In the last decade bioinformatics has silently filled in the role of cost effective and target-oriented data analysis. It has enhanced our understandings about the microorganisms' genome structure and the cellular processes in order to treat and control microbial cells as factories.
Alexander Schönhuth; Bielefeld University, Bielefeld
Various life-threatening viruses mutate insanely fast, thereby protecting the virus from human immune response or medical treatment. Naturally, virus variants form within the infected hosts, when hijacking the host’s replication machinery. Therefore, accurate tracking of strains within individual patients or local samples, for example obtained from wastewater, can make a crucial contribution to assessing the evolutionary course of epidemics [1].
We focus on developing methodology for identifying the development of new strains/variants, and to put them into context with existing strains/variants.
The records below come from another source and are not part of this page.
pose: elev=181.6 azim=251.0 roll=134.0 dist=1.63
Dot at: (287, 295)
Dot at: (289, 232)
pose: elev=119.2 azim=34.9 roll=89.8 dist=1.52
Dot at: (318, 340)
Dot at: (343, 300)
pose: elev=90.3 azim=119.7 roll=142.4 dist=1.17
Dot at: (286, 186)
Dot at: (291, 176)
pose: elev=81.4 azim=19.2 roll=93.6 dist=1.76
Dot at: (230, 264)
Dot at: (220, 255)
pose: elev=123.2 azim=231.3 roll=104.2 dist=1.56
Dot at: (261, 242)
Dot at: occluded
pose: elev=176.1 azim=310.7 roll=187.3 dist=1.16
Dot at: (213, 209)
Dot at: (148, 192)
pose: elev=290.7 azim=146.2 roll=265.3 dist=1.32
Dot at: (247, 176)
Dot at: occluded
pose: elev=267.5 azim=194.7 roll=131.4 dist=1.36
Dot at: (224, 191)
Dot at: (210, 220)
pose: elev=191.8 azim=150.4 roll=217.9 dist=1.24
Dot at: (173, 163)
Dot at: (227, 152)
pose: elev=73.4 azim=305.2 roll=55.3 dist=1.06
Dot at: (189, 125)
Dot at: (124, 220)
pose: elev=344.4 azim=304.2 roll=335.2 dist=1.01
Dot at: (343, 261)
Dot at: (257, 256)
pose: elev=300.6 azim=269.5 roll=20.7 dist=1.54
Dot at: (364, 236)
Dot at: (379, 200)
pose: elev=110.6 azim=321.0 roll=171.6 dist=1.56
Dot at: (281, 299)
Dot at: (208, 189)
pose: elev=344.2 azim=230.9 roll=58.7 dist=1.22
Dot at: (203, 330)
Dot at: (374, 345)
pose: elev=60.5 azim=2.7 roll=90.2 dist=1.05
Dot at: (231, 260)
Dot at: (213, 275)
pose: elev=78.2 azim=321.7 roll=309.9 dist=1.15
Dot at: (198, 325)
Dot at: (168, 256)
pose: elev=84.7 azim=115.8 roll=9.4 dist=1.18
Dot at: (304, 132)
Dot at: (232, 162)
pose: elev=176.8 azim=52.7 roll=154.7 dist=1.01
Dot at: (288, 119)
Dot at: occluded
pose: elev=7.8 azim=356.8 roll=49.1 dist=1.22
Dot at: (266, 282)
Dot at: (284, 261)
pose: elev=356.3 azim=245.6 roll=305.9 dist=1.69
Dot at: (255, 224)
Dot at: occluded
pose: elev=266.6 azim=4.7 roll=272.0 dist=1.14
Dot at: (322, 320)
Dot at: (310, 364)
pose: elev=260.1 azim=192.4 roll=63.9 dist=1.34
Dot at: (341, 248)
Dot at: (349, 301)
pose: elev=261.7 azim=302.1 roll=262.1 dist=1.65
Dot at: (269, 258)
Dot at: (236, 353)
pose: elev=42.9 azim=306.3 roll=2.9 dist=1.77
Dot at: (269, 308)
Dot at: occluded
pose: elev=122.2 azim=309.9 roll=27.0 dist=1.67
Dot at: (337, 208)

To do that, all strains and variants are arranged in a “map-like” graphical data structure. This “map of variants” highlights the origin of new variants conveniently, and puts them into context with existing variants.
Further, this enables us to accurately place new infections on this map of variants. As a consequence, new infections can be classified at high resolution. Novel, emerging variants can be spotted quickly and integrated into the map in an evolutionarily consistent manner.
Pangenome graph construction
(A) Original viral haplotypes, reflecting strain specific genomes. While originally unknown, they are the source of fragments (aka contigs) shown in (B). The task is to reconstruct sequences shown in (A) from fragments shown in (B). This reconstruction proceeds in four further steps: computing a multiple sequence alignment leads to a first graph as shown in (C), compressing the graph by joining letters leads to (D). Eventually, inspecting all possible paths (“candidate paths” in (E)) and evaluating their plausibility relative to the original fragment data leads to the final situation, shown in (F). The final graph enables us to correctly identify the haplotypes that were responsible for generating the data.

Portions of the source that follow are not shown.